From the records, return each line that has the word "show" in it.

Records from a dataset:
---+---
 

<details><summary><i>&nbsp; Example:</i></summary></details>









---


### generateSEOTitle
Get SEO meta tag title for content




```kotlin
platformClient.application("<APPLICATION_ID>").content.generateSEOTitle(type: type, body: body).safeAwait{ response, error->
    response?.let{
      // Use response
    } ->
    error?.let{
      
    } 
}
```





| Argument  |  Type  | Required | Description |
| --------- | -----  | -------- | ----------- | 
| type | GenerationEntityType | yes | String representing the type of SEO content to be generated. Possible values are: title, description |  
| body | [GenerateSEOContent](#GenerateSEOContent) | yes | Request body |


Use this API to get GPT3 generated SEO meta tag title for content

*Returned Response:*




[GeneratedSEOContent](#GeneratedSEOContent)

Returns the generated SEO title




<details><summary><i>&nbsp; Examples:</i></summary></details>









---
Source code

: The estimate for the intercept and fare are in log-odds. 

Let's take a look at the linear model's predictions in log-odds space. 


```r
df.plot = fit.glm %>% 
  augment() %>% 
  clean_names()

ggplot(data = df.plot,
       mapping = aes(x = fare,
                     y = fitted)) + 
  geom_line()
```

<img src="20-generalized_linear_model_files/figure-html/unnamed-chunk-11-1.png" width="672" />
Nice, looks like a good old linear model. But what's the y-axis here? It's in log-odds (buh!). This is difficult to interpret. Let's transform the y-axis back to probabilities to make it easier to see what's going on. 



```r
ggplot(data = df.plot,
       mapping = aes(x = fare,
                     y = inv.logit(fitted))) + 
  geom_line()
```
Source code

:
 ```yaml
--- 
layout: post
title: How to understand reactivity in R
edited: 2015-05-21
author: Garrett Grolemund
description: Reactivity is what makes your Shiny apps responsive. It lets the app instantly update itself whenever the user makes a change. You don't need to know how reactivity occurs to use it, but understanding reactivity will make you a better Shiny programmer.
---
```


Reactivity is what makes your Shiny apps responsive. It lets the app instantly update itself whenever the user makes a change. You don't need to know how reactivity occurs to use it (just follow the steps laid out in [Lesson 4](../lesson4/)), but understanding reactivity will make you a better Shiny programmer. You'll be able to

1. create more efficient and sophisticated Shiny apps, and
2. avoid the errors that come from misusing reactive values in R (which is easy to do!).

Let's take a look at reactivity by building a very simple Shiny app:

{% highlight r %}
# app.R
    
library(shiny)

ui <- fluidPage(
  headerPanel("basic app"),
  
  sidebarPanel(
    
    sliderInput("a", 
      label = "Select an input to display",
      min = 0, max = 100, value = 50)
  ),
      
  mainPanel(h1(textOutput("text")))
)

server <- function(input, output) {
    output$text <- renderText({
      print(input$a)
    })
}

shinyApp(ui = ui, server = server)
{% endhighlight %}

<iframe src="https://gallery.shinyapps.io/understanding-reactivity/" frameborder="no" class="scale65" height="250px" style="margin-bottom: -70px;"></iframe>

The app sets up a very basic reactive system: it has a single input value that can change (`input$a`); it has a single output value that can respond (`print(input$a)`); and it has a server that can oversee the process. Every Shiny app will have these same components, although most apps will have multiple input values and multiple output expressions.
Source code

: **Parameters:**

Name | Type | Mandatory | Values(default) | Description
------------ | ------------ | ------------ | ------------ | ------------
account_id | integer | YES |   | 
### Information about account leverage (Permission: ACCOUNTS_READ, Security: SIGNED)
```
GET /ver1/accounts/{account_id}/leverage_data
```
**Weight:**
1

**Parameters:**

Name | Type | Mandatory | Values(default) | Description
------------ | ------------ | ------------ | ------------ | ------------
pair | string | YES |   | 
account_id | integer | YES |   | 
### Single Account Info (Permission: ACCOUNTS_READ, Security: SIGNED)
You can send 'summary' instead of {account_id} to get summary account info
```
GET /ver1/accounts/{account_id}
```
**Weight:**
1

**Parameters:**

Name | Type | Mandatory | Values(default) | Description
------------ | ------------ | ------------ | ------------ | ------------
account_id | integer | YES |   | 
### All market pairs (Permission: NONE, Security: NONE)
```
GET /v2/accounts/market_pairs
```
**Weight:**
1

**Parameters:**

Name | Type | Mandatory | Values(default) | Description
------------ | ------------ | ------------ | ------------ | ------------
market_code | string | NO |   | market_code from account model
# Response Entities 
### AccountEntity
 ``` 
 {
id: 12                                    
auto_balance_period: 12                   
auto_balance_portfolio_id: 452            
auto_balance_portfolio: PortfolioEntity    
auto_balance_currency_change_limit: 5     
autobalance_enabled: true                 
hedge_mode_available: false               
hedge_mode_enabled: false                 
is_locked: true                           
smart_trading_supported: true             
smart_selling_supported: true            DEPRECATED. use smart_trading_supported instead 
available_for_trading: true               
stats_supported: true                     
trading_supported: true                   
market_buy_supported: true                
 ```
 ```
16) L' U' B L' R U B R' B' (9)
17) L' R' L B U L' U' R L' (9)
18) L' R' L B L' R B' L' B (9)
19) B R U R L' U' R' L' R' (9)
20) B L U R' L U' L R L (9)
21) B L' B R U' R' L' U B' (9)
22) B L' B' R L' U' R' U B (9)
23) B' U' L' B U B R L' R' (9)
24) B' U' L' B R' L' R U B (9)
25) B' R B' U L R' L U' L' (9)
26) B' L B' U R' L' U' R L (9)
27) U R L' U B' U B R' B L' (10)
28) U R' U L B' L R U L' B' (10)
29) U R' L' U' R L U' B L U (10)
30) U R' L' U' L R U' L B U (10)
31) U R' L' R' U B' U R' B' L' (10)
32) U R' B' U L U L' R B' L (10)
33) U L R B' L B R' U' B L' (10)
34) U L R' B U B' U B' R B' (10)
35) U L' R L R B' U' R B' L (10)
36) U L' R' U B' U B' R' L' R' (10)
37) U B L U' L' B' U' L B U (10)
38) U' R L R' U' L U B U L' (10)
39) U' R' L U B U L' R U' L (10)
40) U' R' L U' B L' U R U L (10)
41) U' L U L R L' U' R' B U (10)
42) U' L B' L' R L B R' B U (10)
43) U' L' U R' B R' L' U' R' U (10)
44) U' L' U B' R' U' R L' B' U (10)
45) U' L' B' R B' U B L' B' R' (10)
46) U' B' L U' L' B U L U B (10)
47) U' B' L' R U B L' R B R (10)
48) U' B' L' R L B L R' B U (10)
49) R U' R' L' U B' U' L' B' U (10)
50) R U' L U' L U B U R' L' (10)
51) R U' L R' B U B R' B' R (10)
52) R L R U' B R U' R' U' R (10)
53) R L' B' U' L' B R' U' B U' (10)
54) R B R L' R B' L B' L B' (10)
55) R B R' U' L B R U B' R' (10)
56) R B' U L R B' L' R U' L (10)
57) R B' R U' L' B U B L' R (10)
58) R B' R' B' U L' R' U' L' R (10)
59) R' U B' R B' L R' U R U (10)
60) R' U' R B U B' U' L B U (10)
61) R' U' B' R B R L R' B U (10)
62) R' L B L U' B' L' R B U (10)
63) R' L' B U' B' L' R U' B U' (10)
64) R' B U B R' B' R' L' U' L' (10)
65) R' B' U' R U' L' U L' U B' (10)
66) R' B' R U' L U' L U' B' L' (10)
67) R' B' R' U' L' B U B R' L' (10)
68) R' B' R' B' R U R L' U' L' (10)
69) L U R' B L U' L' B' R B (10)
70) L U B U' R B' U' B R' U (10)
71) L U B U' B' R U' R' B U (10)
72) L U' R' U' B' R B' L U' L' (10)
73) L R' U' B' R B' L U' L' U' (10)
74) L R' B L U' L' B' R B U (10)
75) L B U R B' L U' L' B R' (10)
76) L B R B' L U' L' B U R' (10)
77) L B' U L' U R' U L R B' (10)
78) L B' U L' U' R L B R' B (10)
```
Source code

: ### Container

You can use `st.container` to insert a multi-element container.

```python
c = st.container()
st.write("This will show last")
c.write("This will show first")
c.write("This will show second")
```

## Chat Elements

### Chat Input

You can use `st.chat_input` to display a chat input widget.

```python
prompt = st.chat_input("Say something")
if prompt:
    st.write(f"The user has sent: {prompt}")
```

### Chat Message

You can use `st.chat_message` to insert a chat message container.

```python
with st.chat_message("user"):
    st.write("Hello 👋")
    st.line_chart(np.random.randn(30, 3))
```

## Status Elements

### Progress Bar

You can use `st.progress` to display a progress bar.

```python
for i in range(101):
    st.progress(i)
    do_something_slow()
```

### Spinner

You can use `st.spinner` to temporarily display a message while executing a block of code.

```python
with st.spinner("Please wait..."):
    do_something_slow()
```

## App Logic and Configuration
---+---
Expected answer:
st.write("This will show last")
c.write("This will show first")
c.write("This will show second")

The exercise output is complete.